Back in September, Judith Owen played a show at the CAC. Judith is a great songwriter, pianist, and singer. Her style is bluesy, jazzy, folksy--a bit of a Joni Mitchell influence, but with a wicked sense of humor. She also happens to be married to Harry Shearer and loves dogs. Judith has said she'll do a...something...to raise money for the Sula Foundation, but scheduling is impossible, so we'll see. In any case, the show was great. She played with a small string section, and reworked some songs from her new CD, Mopping Up Karma, which was actually supposed to be released by Capitol a decade ago as producer Glenn Ballard's followup to Alainis Morrissette. Of course, this is another reason I love Judith Owen--she introduces songs by telling the story of how everything has gone wrong, how foolish she's been. And she tells stories about how much she loves Harry. The highlight of the evening was a new song, "Manhole," which is about depression and it knocked everyone's socks off. Well, not literally, but you know what I mean.
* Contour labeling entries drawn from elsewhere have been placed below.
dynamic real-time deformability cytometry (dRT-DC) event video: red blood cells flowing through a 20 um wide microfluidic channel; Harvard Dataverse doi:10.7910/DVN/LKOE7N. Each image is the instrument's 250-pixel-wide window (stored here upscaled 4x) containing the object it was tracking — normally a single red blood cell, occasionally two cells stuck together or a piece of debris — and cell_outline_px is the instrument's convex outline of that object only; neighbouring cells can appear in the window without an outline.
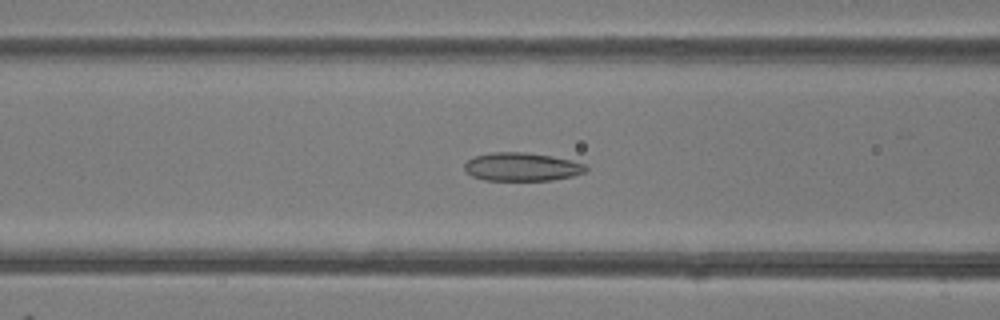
{"species": "common noctule bat (a hibernating species)", "species_latin": "Nyctalus noctula", "temperature_condition": "room temperature", "stored_images_in_passage": 45, "camera_frame_rate_fps": 3000, "um_per_image_px": 0.085, "animal": {"sex": "female"}, "frame": {"image": 1, "passage_image": 16, "time_ms": 5.0, "image_size_px": [1000, 320], "cell_outline_px": [[588, 168], [584, 172], [572, 176], [552, 180], [484, 180], [472, 176], [464, 168], [464, 164], [472, 156], [492, 152], [524, 152], [552, 156], [572, 160], [584, 164]], "centroid_in_image_um": [44.34, 14.17], "position_along_channel_um": 122.3, "area_um2": 20.06}}
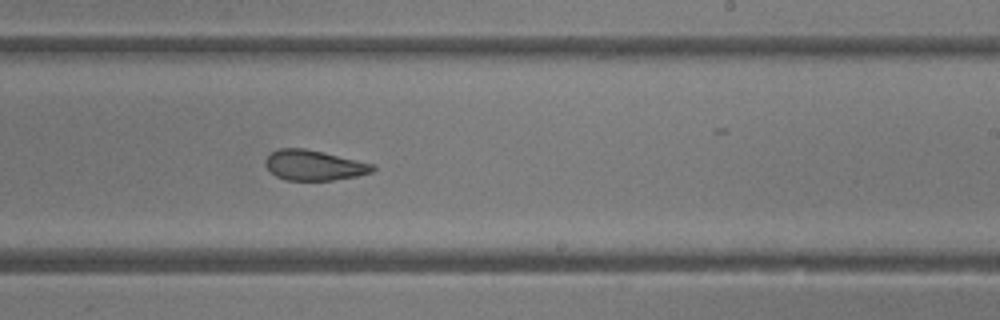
{"frame": {"image": 2, "passage_image": 26, "time_ms": 8.333, "image_size_px": [1000, 320], "cell_outline_px": [[376, 168], [372, 172], [356, 176], [332, 180], [284, 180], [276, 176], [264, 164], [264, 160], [272, 152], [280, 148], [304, 148], [324, 152], [376, 164]], "centroid_in_image_um": [26.71, 14.04], "position_along_channel_um": 262.3, "area_um2": 18.96}}
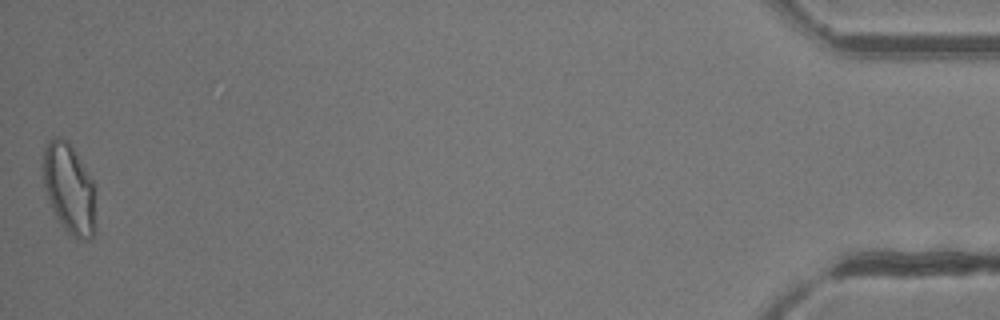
{"frame": {"image": 3, "passage_image": 45, "time_ms": 14.667, "image_size_px": [1000, 320], "cell_outline_px": [[96, 228], [92, 240], [84, 240], [72, 236], [56, 220], [48, 200], [44, 188], [44, 148], [48, 140], [52, 136], [60, 136], [68, 140], [92, 180]], "centroid_in_image_um": [5.87, 16.06], "position_along_channel_um": 429.3, "area_um2": 27.74}, "authors_computed_cell_mechanics": {"area_um2": 21.5594, "velocity_mm_per_s": 4.205, "shape_relaxation_time_tau1_ms": null, "shape_relaxation_time_tau2_ms": 2.6597, "deformation_change_tau1": null, "deformation_change_tau2": 0.085}}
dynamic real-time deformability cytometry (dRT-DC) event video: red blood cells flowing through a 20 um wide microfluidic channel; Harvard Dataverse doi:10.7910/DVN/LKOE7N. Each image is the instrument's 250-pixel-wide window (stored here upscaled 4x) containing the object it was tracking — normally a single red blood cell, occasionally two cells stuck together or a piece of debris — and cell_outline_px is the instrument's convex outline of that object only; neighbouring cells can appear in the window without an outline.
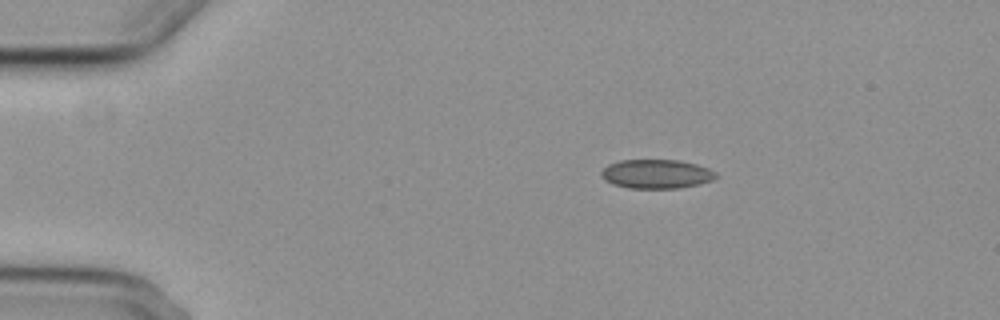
{"species": "common noctule bat (a hibernating species)", "species_latin": "Nyctalus noctula", "temperature_condition": "cold", "stored_images_in_passage": 4, "camera_frame_rate_fps": 3000, "um_per_image_px": 0.085, "animal": {"sex": "female", "body_mass_g": 29.2, "forearm_length_mm": 56.3}, "frame": {"image": 1, "passage_image": 2, "time_ms": 1.333, "image_size_px": [1000, 320], "cell_outline_px": [[720, 176], [712, 180], [680, 188], [628, 188], [612, 184], [604, 180], [600, 176], [600, 172], [608, 164], [620, 160], [680, 160], [696, 164], [708, 168], [716, 172]], "centroid_in_image_um": [55.78, 14.78], "position_along_channel_um": 29.2, "area_um2": 19.54}}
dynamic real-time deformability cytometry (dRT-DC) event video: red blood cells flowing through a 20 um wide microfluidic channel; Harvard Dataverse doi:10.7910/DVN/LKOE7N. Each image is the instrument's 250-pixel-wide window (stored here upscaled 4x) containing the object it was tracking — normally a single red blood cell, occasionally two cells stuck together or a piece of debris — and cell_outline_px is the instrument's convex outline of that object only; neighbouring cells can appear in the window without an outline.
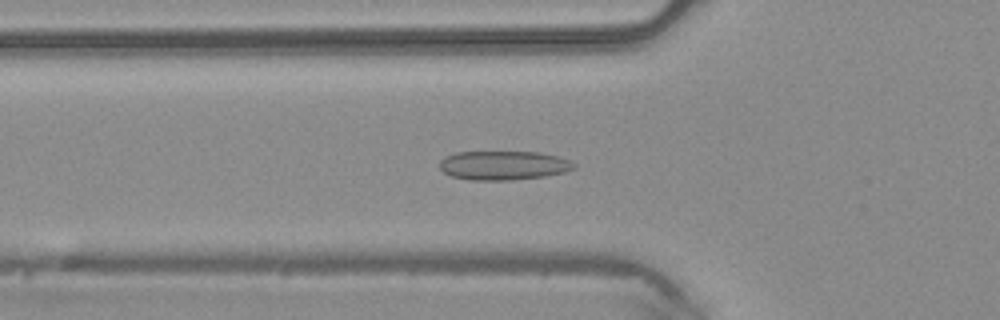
{"species": "common noctule bat (a hibernating species)", "species_latin": "Nyctalus noctula", "temperature_condition": "warm", "stored_images_in_passage": 46, "camera_frame_rate_fps": 3000, "um_per_image_px": 0.085, "animal": {"sex": "male", "body_mass_g": 20.4}, "frame": {"image": 1, "passage_image": 15, "time_ms": 4.667, "image_size_px": [1000, 320], "cell_outline_px": [[576, 168], [564, 172], [544, 176], [512, 180], [472, 180], [452, 176], [444, 172], [440, 168], [440, 160], [444, 156], [456, 152], [540, 152], [556, 156], [568, 160], [576, 164]], "centroid_in_image_um": [42.78, 14.05], "position_along_channel_um": 83.0, "area_um2": 22.72}}
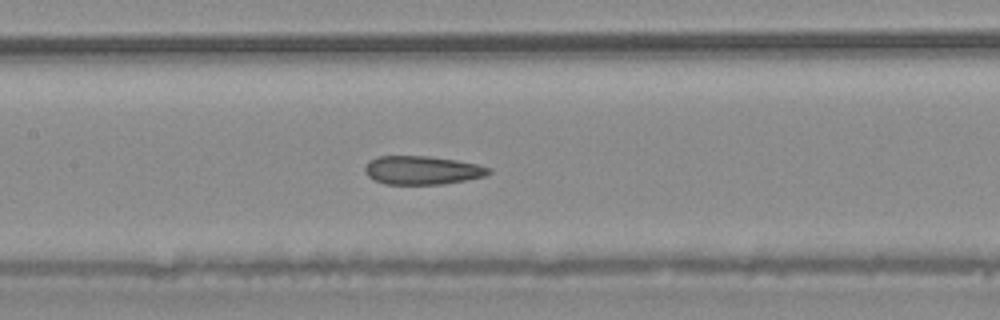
{"frame": {"image": 2, "passage_image": 21, "time_ms": 6.667, "image_size_px": [1000, 320], "cell_outline_px": [[492, 172], [484, 176], [444, 184], [384, 184], [368, 176], [364, 172], [364, 168], [368, 160], [380, 156], [428, 156], [456, 160], [476, 164], [492, 168]], "centroid_in_image_um": [35.87, 14.46], "position_along_channel_um": 171.5, "area_um2": 20.58}}
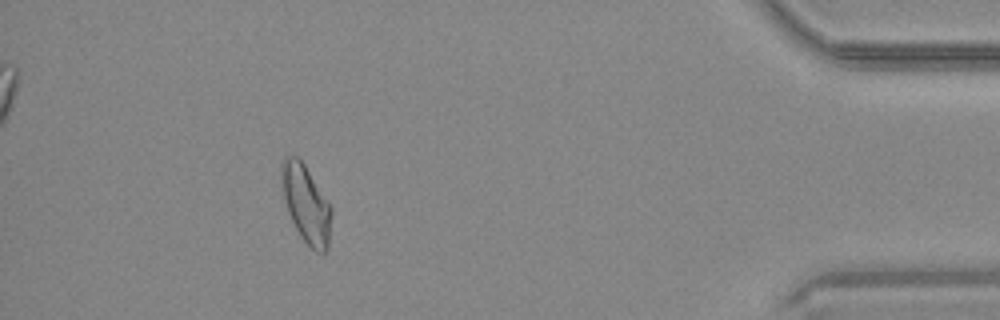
{"frame": {"image": 3, "passage_image": 41, "time_ms": 13.333, "image_size_px": [1000, 320], "cell_outline_px": [[332, 212], [328, 248], [324, 252], [316, 252], [300, 236], [288, 212], [284, 200], [280, 172], [280, 164], [284, 156], [296, 156], [304, 164], [332, 208]], "centroid_in_image_um": [26.0, 17.32], "position_along_channel_um": 409.2, "area_um2": 22.37}}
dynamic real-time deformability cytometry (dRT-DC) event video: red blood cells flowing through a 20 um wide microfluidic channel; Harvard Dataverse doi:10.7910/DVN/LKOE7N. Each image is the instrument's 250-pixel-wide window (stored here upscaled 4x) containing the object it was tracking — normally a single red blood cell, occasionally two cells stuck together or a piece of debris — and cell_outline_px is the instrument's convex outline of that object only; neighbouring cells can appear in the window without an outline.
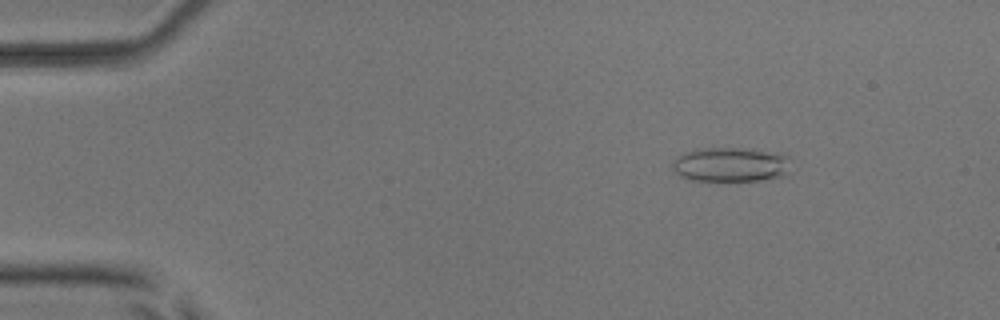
{"species": "common noctule bat (a hibernating species)", "species_latin": "Nyctalus noctula", "temperature_condition": "room temperature", "stored_images_in_passage": 53, "camera_frame_rate_fps": 3000, "um_per_image_px": 0.085, "animal": {"sex": "male", "body_mass_g": 17.9, "forearm_length_mm": 54.2}, "frame": {"image": 1, "passage_image": 8, "time_ms": 2.333, "image_size_px": [1000, 320], "cell_outline_px": [[788, 176], [760, 180], [688, 180], [680, 176], [672, 168], [672, 160], [676, 156], [692, 148], [752, 148], [784, 152], [788, 156]], "centroid_in_image_um": [62.12, 13.96], "position_along_channel_um": 22.9, "area_um2": 24.45}}
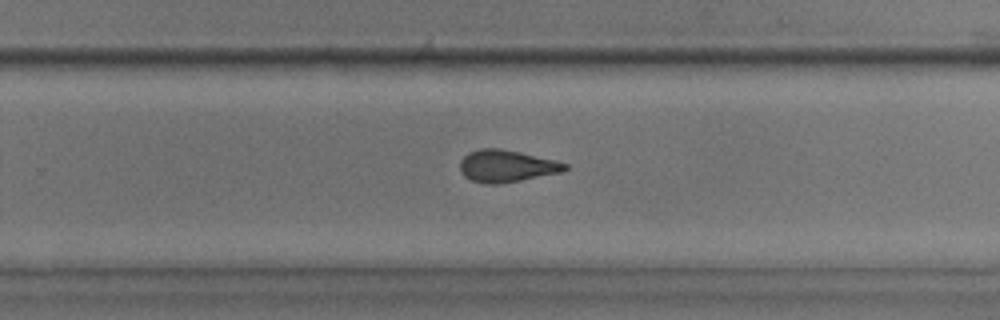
{"frame": {"image": 2, "passage_image": 35, "time_ms": 11.333, "image_size_px": [1000, 320], "cell_outline_px": [[568, 168], [560, 172], [520, 180], [496, 184], [484, 184], [472, 180], [464, 176], [460, 172], [460, 160], [468, 152], [480, 148], [500, 148], [520, 152], [568, 164]], "centroid_in_image_um": [42.99, 14.11], "position_along_channel_um": 286.8, "area_um2": 19.42}}
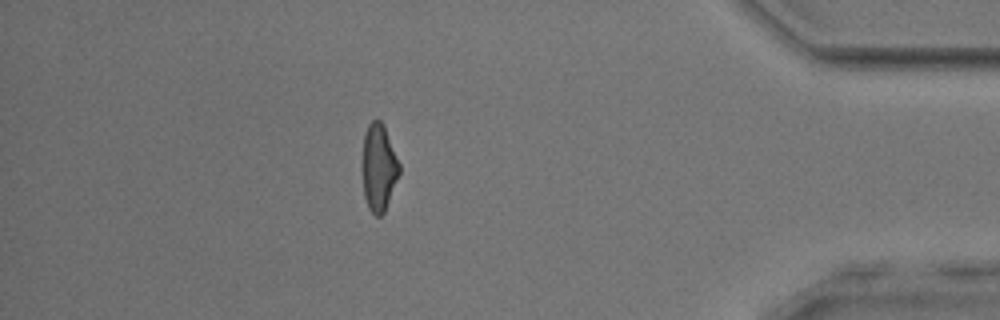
{"frame": {"image": 3, "passage_image": 47, "time_ms": 15.333, "image_size_px": [1000, 320], "cell_outline_px": [[400, 172], [384, 212], [380, 216], [376, 216], [368, 208], [364, 196], [364, 132], [368, 124], [372, 120], [380, 120], [384, 124], [400, 164]], "centroid_in_image_um": [32.22, 14.21], "position_along_channel_um": 403.0, "area_um2": 18.38}, "authors_computed_cell_mechanics": {"area_um2": 19.8832, "velocity_mm_per_s": 3.9143, "shape_relaxation_time_tau1_ms": null, "shape_relaxation_time_tau2_ms": 2.0258, "deformation_change_tau1": null, "deformation_change_tau2": 0.1047}}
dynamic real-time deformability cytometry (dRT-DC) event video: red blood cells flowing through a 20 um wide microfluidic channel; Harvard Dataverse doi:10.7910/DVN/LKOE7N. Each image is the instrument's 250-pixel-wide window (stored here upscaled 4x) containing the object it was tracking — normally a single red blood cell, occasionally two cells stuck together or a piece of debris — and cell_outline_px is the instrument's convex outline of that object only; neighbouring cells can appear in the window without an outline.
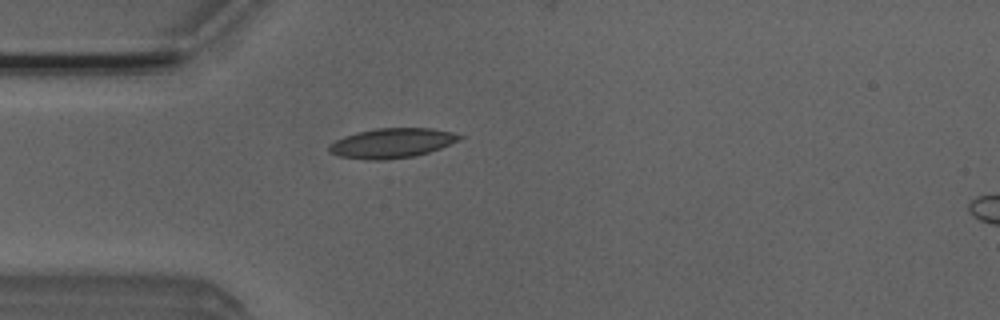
{"species": "Egyptian fruit bat (a non-hibernating species)", "species_latin": "Rousettus aegyptiacus", "temperature_condition": "room temperature", "stored_images_in_passage": 33, "camera_frame_rate_fps": 3000, "um_per_image_px": 0.085, "animal": {"sex": "male"}, "frame": {"image": 1, "passage_image": 1, "time_ms": 0.0, "image_size_px": [1000, 320], "cell_outline_px": [[464, 136], [460, 140], [440, 148], [428, 152], [412, 156], [384, 160], [364, 160], [340, 156], [328, 152], [328, 144], [344, 136], [356, 132], [376, 128], [432, 128], [452, 132]], "centroid_in_image_um": [33.28, 12.16], "position_along_channel_um": 51.7, "area_um2": 22.66}}
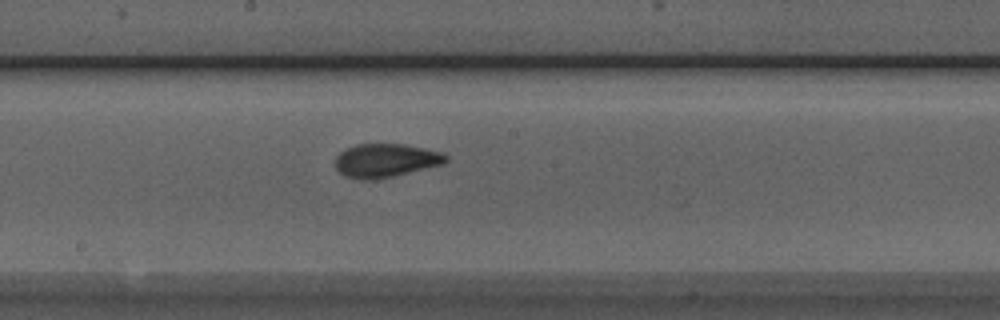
{"frame": {"image": 2, "passage_image": 14, "time_ms": 4.333, "image_size_px": [1000, 320], "cell_outline_px": [[448, 160], [444, 164], [376, 180], [360, 180], [344, 176], [336, 168], [336, 156], [340, 152], [356, 144], [404, 144], [444, 152], [448, 156]], "centroid_in_image_um": [32.8, 13.64], "position_along_channel_um": 215.4, "area_um2": 21.79}}
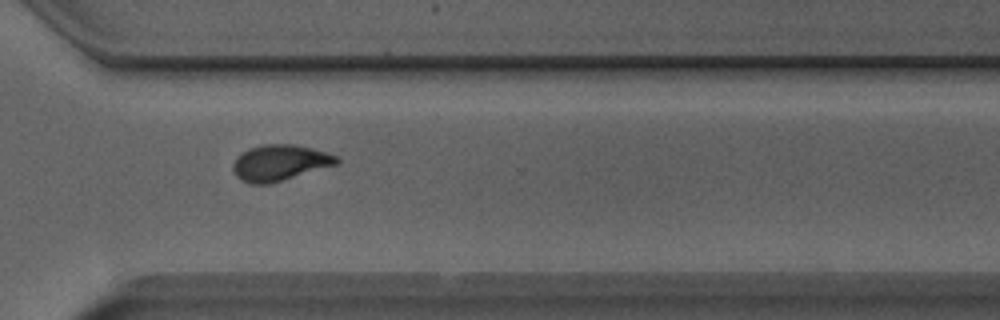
{"frame": {"image": 3, "passage_image": 24, "time_ms": 7.667, "image_size_px": [1000, 320], "cell_outline_px": [[340, 160], [336, 164], [268, 184], [248, 184], [240, 180], [236, 176], [232, 168], [232, 164], [248, 148], [264, 144], [292, 144], [312, 148], [336, 156]], "centroid_in_image_um": [23.74, 13.84], "position_along_channel_um": 346.9, "area_um2": 21.33}, "authors_computed_cell_mechanics": {"area_um2": 21.2126, "velocity_mm_per_s": 3.9456, "shape_relaxation_time_tau1_ms": 3.6641, "shape_relaxation_time_tau2_ms": 1.1891, "deformation_change_tau1": 0.1408, "deformation_change_tau2": 0.0554}}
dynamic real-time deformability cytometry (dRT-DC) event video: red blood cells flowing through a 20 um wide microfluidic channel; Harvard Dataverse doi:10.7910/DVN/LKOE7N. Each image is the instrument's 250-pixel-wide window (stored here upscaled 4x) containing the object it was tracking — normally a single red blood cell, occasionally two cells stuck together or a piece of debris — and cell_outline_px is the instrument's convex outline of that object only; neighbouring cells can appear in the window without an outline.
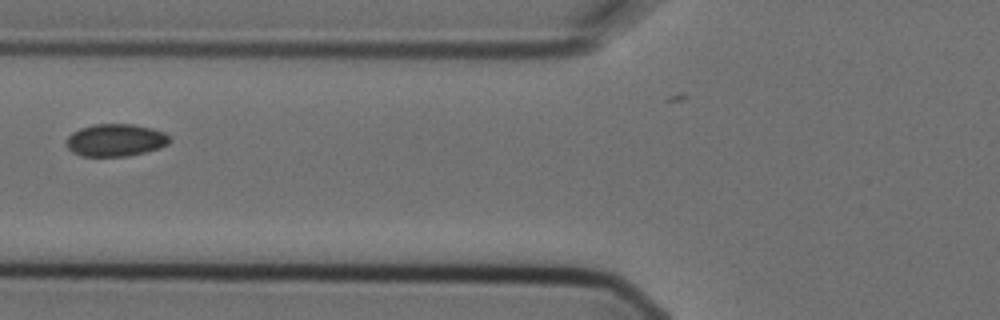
{"species": "Egyptian fruit bat (a non-hibernating species)", "species_latin": "Rousettus aegyptiacus", "temperature_condition": "cold", "stored_images_in_passage": 5, "camera_frame_rate_fps": 3000, "um_per_image_px": 0.085, "animal": {"sex": "female"}, "frame": {"image": 1, "passage_image": 4, "time_ms": 1.0, "image_size_px": [1000, 320], "cell_outline_px": [[172, 140], [168, 144], [160, 148], [128, 156], [80, 156], [72, 152], [64, 144], [68, 136], [72, 132], [80, 128], [96, 124], [132, 124], [152, 128], [164, 132]], "centroid_in_image_um": [9.8, 11.91], "position_along_channel_um": 116.0, "area_um2": 19.65}}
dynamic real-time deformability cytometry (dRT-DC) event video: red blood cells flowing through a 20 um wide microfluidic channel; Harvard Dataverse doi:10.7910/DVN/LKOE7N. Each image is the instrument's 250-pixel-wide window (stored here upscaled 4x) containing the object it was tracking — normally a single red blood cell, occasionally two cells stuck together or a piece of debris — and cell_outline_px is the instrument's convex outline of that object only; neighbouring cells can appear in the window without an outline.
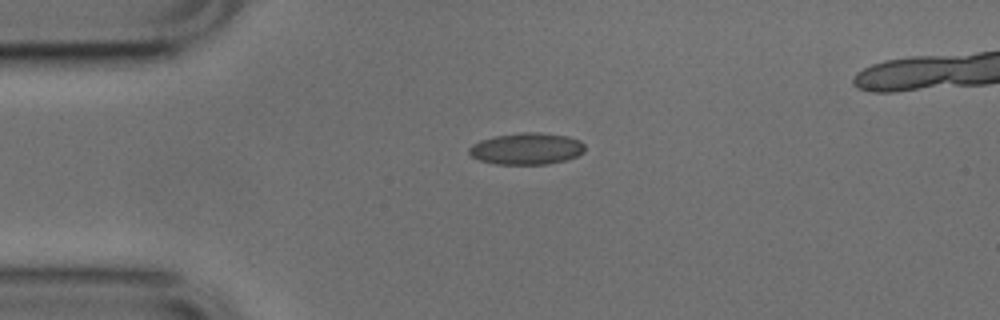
{"species": "common noctule bat (a hibernating species)", "species_latin": "Nyctalus noctula", "temperature_condition": "cold", "stored_images_in_passage": 39, "camera_frame_rate_fps": 3000, "um_per_image_px": 0.085, "animal": {"sex": "male", "body_mass_g": 17.9, "forearm_length_mm": 54.2}, "frame": {"image": 1, "passage_image": 1, "time_ms": 0.0, "image_size_px": [1000, 320], "cell_outline_px": [[584, 152], [576, 156], [564, 160], [548, 164], [496, 164], [480, 160], [472, 156], [468, 152], [468, 148], [472, 144], [480, 140], [496, 136], [520, 132], [536, 132], [568, 136], [580, 140], [584, 144]], "centroid_in_image_um": [44.75, 12.63], "position_along_channel_um": 40.2, "area_um2": 21.33}}
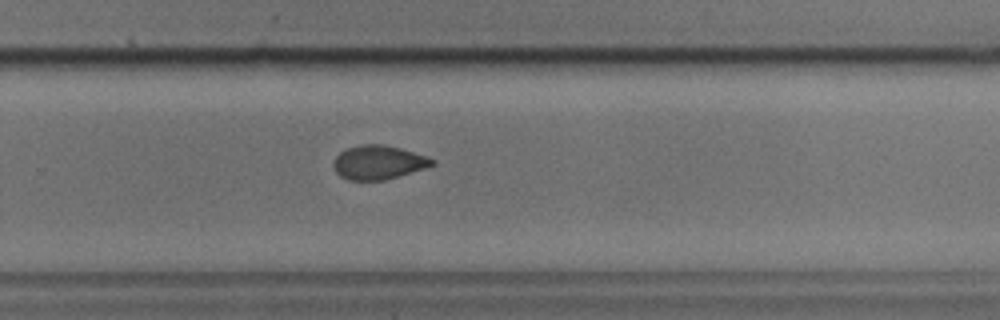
{"frame": {"image": 2, "passage_image": 23, "time_ms": 7.333, "image_size_px": [1000, 320], "cell_outline_px": [[436, 164], [424, 168], [384, 180], [348, 180], [340, 176], [336, 172], [332, 164], [332, 160], [340, 152], [348, 148], [364, 144], [380, 144], [400, 148], [428, 156], [436, 160]], "centroid_in_image_um": [32.15, 13.8], "position_along_channel_um": 297.6, "area_um2": 19.48}}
A few weeks later, at the Ogden, photographer Sally Mann held a discussion about her show there: "What Remains." I thought it would be interesting to hear her speak, but was a little aghast when I saw the show. The entire first gallery focuses on photos of her favorite greyhound after it died. Most of these are photos of the dog's bones, exhumed a year after its death and carefully arranged. These didn't bother me as much as the photos of the dog's skin hung like a cloak on a hook. I asked her about that "process" and she said, "Yes, that is different, isn't it?" The exhibit continues with photos of dead bodies in a "body farm"; a series taken on Mann's farm the day an escaped convict was cornered and killed himself in a grove of trees; a civil war battlefield; and extreme closeups of her now grown children. It was interesting to hear her talk about what she was going through while taking these photos, her thoughts on death and mortality. But I don't know that what she had to say really exists in the photos on display.